[Data excerpts]
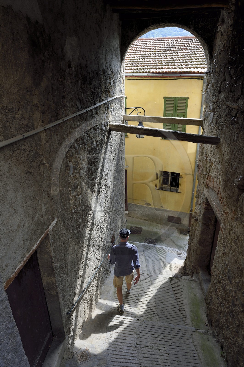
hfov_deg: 53.1
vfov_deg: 73.8
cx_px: 122
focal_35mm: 24
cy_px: 184
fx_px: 244
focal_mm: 24
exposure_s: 1/160
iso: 400
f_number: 10
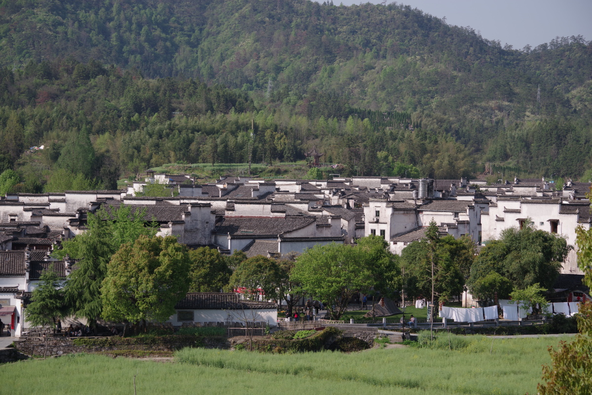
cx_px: 296
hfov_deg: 19.4
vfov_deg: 13.1
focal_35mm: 105
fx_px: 1727
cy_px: 198
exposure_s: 1/400
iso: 200
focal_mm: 105
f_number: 9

[Requirement] Print the records above exactly as they stand, but leave out the pictures.

[Task result]
hfov_deg: 53.1
vfov_deg: 73.8
cx_px: 122
focal_35mm: 24
cy_px: 184
fx_px: 244
focal_mm: 24
exposure_s: 1/160
iso: 400
f_number: 10
cx_px: 296
hfov_deg: 19.4
vfov_deg: 13.1
focal_35mm: 105
fx_px: 1727
cy_px: 198
exposure_s: 1/400
iso: 200
focal_mm: 105
f_number: 9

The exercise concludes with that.